Aimless Wanderings 30: Words on a Screen
I’ve decided that it was high time I published another UPLC article, but I’ve decided to try something new with this one. Instead of doing 3-5 shorter entries following a theme, I thought I’d focus the article on a single, more pivotal aspect and hopefully go into better detail when explaining it. Sounds good to you? Well, too bad, it’s happening anyway. Trying new things, away!
This issue, I felt I should try to shine a light on one of the most widespread character relationships in not only anime and manga, but in many western shows as well. It can be referred to in many ways, but the way I’ll do it in the article is the Red Oni/Blue Oni relationship. It gets its name from the fact that, in Japanese folklore, oni (demons) typically come in two flavors, red and blue. Over time, people began ascribing character traits to each type. In short, this is typically a relationship between two people (or factions, planets, etc.) where one is fiery and impulsive (red), and the other is calm and strategic (blue). Many different other traits come along with these characters, but some of the most common are opposing elemental powers such as fire and ice/water or, in absence of that, many comparisons to elemental things, i.e. hot-headed or ice queen, The most obvious examples lie in the shonen genre, where they’re often color-coded for your convenience, but you can find this trope in a huge number of series’ ranging through all age groups and genres.

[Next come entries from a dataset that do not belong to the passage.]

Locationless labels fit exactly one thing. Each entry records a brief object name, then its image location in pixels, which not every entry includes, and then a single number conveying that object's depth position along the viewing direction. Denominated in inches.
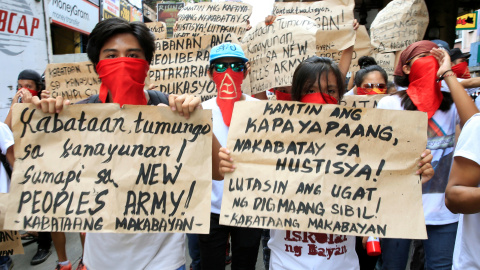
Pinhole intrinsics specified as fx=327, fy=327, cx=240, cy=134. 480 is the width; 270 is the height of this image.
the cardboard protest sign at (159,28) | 203.2
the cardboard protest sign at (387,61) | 195.5
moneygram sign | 416.2
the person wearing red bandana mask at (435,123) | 83.9
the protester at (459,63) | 154.2
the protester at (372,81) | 135.9
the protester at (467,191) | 56.8
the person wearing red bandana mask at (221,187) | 93.2
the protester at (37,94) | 148.7
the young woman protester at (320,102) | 63.0
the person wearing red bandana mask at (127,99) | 64.1
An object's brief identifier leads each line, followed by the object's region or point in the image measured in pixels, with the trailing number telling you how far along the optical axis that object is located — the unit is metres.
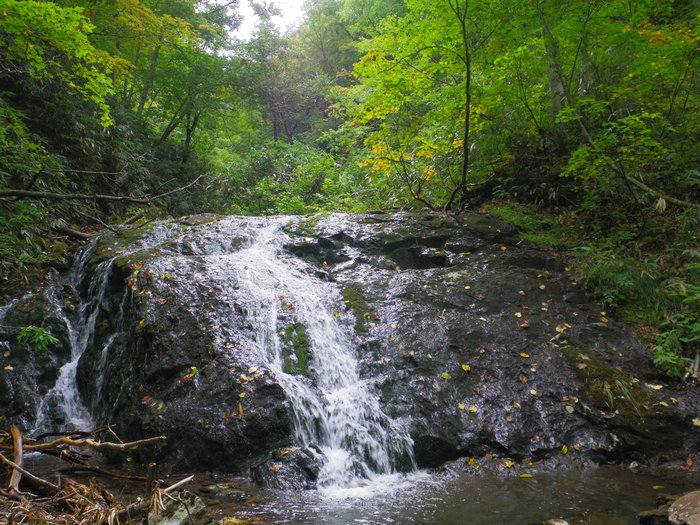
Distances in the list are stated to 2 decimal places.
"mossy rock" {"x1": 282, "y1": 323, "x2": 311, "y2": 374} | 4.96
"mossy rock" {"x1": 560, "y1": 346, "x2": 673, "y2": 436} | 4.08
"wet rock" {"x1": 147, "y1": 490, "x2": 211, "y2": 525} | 2.16
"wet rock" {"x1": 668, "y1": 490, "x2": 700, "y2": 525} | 2.35
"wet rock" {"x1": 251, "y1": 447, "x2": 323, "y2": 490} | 3.63
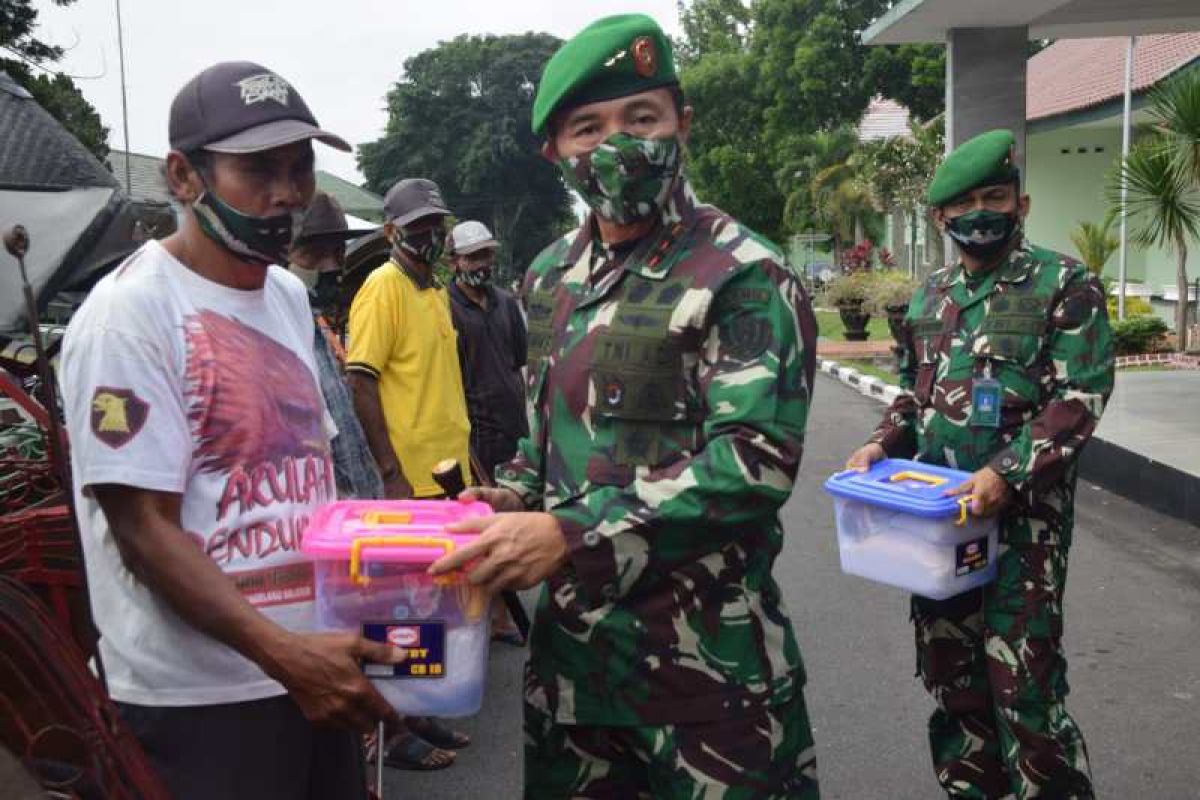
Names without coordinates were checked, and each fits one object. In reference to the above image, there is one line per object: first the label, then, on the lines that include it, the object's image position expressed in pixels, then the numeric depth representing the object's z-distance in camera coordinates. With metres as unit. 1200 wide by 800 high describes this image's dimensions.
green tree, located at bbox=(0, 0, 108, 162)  17.00
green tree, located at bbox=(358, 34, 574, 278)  57.62
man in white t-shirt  1.87
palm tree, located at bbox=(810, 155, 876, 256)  34.94
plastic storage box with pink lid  1.84
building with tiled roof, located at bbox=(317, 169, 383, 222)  52.59
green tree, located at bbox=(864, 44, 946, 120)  34.19
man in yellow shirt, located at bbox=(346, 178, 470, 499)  4.41
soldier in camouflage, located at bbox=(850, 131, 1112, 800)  3.07
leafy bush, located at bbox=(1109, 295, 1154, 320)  16.70
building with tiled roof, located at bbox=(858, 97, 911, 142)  44.38
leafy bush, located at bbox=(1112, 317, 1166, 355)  14.66
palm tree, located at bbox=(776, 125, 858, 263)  36.88
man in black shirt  5.38
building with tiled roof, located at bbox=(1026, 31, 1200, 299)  19.72
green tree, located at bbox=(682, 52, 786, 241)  41.28
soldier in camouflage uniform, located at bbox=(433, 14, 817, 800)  1.89
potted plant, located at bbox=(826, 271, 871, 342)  21.16
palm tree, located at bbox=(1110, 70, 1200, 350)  11.70
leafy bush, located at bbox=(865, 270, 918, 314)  19.94
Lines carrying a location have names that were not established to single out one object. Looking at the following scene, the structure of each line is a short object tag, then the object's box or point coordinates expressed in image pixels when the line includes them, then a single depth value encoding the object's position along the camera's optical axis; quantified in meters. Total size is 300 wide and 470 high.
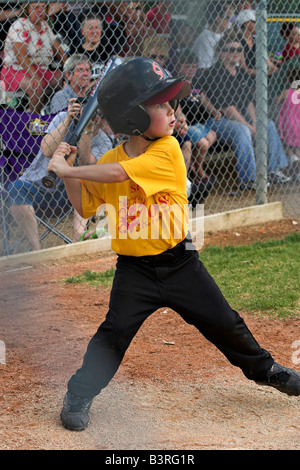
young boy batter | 5.54
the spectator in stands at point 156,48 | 12.95
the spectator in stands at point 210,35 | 13.96
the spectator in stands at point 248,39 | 14.69
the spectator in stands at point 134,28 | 13.04
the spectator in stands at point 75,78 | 11.52
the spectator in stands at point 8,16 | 11.99
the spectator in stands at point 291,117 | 16.20
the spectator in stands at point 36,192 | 11.21
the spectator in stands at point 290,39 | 16.36
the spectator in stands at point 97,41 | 12.62
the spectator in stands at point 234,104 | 14.35
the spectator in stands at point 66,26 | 12.76
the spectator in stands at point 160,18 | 13.30
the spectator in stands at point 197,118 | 13.59
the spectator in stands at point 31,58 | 11.76
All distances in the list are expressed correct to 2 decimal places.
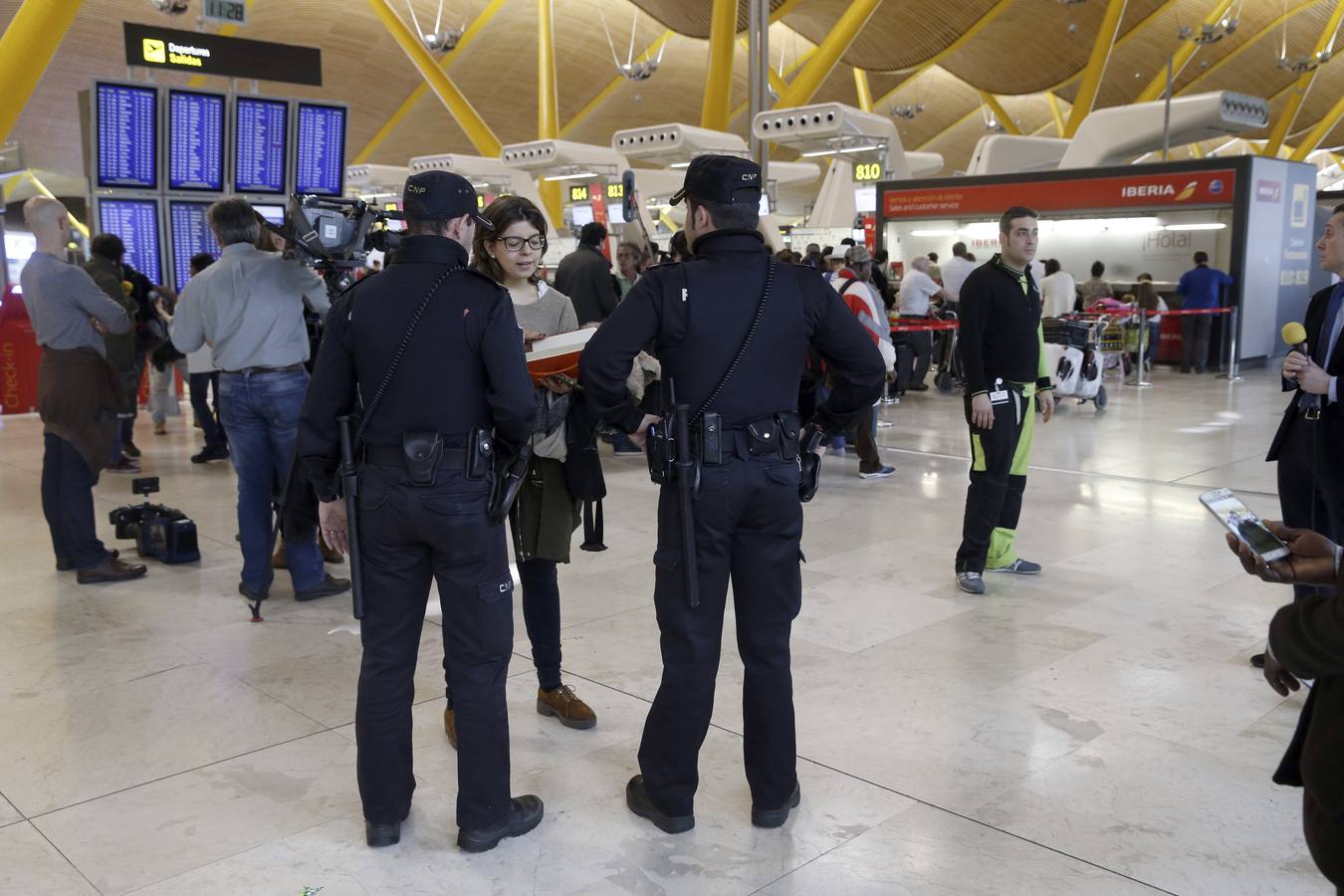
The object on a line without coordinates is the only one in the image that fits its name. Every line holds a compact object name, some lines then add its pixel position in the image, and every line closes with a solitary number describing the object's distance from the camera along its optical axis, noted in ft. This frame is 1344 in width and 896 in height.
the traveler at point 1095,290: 52.24
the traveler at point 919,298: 44.45
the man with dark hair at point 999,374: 17.10
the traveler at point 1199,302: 50.55
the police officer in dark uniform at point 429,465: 9.23
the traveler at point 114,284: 23.39
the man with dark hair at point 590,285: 26.78
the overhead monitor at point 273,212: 27.66
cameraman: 16.14
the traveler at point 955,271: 48.62
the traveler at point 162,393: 35.55
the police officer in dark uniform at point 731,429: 9.45
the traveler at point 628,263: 31.89
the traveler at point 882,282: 41.68
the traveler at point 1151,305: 49.98
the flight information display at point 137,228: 26.48
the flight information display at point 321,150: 29.27
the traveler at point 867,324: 26.61
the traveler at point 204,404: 29.30
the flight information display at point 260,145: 28.14
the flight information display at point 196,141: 26.99
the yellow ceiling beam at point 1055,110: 158.20
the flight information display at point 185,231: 27.43
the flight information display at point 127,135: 25.86
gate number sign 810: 64.34
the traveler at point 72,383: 17.79
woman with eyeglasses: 11.50
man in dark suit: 12.44
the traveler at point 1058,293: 45.68
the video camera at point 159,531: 19.88
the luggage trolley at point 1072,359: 37.60
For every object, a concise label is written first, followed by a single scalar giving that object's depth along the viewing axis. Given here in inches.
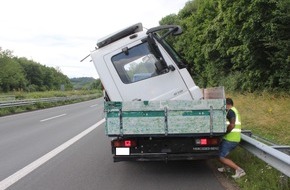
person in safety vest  273.1
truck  261.0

To use an example that we’ve seen before (in the Anime Club), Jin and Mugen from Samurai Champloo are textbook examples of this relationship. Mugen is brash and impulsive, living and fighting on almost pure instinct, with little or no structure to basically anything he does; Jin, on the other hand, lives an extremely structured life and has his emotions well under control. While not sharing the exact same character traits, these kinds of pairings can be found throughout shonen series’, such as Naruto and Sasuke (Naruto), Ichigo and Uryuu (Bleach), Ayano and Kazuma (Kaze no Stigma), Ed and Al (Fullmetal Alchemist), etc.; I could keep going, but I think that gets my point across.
Of course, while these relationships are often played at face value, the also very often aren’t; both Red and Blue Oni characters can have hidden depths to them that deviate from the textbook definition. To use Bleach as an example, Kisuke Urahara is basically two characters in one: Mr. Hat & Clogs, the laid back, back alley curio shop owner, and Captain Urahara, captain of the 12th Gotei squad, founder of the research division, and former leader of the 2nd security division. While Reds are, on the surface, very emotional and impulsive, it frequently hides a terrifyingly calm and ruthless interior that comes out when they perceive danger to those close to them (Shichika from Katanagatari is a near perfect example of this). Conversely, Blues appear very calm and collected but are often wound far too tightly and if you manage to pierce that outer shell, they will explode (only sometimes literally) uncontrollably (think Piccolo or Vegeta from Dragonball Z).
These examples are more or less all shonen, as you may have noticed, but that’s because they’re the best way to show examples of this particular trope, everything is cut and dry with little room for deviation. With this, you have the building blocks you need to pick out all the intricacies of these relationships in the more complex occurrences, of which there are many, but now you have the tools at your disposal to appreciate this aspect of anime and manga more readily. Hurray for you!